Mengecap Sisi Lain Kepulauan Riau

By , Rabu, 25 November 2015 | 12:04 WIB

Satwa melata yang kegemarannya melingkar di atas kepala di cabang pepohonan adalah hal yang sangat biasa ditemui, di kanopi hutan di sepanjang 6,8 kilometer aliran sungai yang bisa dilalui dalam waktu kurang lebih satu jam ini. “Ular bakau dominan di sini,” ungkap Maradu. “Ular lain yang biasa hidup di tempat ini adalah ular sawah, ular piton, dan ular hijau,” paparnya dengan kepala yang sesekali bergoyang, khas India.

Dalam perjalanan kembali menuju dermaga, bebas dari ular yang melingkar-lingkar, mata saya tertambat pada jajaran bakau muda yang tertanam rapi di tepian sungai. Sekelompok orang tampak sengaja menanamnya di sana. “Itu hasil karya anak-anak sekolah yang belajar mengenai konservasi hutan bakau di sini,” papar Maradu. Ia pun berkisah bahwa mereka datang dari berbagai tempat, terutama Singapura.

Kami duduk menghadap laut di Tanjungpinang, ibu kota Kepulauan Riau. Di Pondok Makan Sarbana, di Kampung Bulang Laut inilah saya sempat mencicipi satwa laut sejenis siput yang bernama gonggong, makanan kebanggaan masyarakat Kepulauan Riau.

Awalnya saya tak berani memandang daging lembek melambai-lambai yang telah saya cungkil keluar dari rumahnya tersebut. Namun, rasanya yang gurih cukup membuat saya ketagihan untuk mencoba beberapa gonggong lagi. Apalagi dengan bumbu bercabai atau kacang sebagai pelengkap.

Diklaim sebagai makanan laut penuh gizi dan bisa meningkatkan stamina, gonggong adalah ikon kebanggaan Kepulauan Riau. Selain menjadi motif batik, gonggong pernah menghiasi lambang perekonomian kreatif Tanjungpinang, satwa laut ini juga menjadi penghias tepi laut sebagai patung.

”Ayo foto saya, kalau saya mengaku ada di Tiongkok, ada yang percaya tidak ya?” ujar salah seorang rekan seperjalanan terkekeh jahil. Tempat ini memang luar biasa. Sebuah kawasan yang dikenal sebagai Wihara Ksitigarbha.
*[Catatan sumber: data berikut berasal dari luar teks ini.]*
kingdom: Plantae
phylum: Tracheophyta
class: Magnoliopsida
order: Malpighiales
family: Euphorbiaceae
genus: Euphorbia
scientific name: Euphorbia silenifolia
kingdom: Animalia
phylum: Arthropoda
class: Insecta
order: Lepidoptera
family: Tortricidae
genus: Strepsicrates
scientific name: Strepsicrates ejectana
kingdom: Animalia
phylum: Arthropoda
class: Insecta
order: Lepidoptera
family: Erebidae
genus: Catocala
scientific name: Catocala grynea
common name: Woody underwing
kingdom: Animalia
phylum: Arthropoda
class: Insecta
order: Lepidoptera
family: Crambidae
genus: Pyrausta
Gerbang batu setinggi gedung tiga lantai menghadang siapa pun yang akan masuk ke wilayah yang terletak di dekat Batu Sembilan, di bagian timur Tanjungpinang ini. Jalanan lurus diiringi patung di kiri kanan akan mengantarkan kita ke sebuah bagian yang dibentuk seperti amfiteater setengah lingkaran. Di  atas undakan-undakan itu, berjejeran patung-patung yang biasa disebut seribu wajah, setinggi orang dewasa atau lebih.

Ada sekitar 500 patung murid Buddha yang disebut Arhat, yaitu orang yang telah mencapai kesucian spiritual tertinggi dalam agama Buddha. Mirip dengan susunan prajurit terakota di Tiongkok. Bedanya, patung-patung ini berpose dalam berbagai gaya. Mimiknya bisa membuat para pengunjung terbahak.

Melangkahkan kaki sedikit menuju atas bukit, kita akan berjumpa dengan bangunan Wihara Ksitigarbha Bodhisattva. Dari sini, kita bisa memandang bebas ke arah gerbang batu, perbukitan dan lembahnya di kejauhan, serta rangkaian patung yang sedikit terhalang dedaunan di lereng bukit.

Angin berdesir membuat dedauan bergemerisik. Pantas saja tempat ini digunakan sebagai tempat berdoa. Pemandangan nan menawan, udara yang sejuk, serta suasana yang menenangkan jiwa di ketinggian menjadi tempat yang amat tepat untuk menghabiskan senja di Kepulauan Riau. Saya berjanji untuk kembali ke tempat ini suatu hari nanti.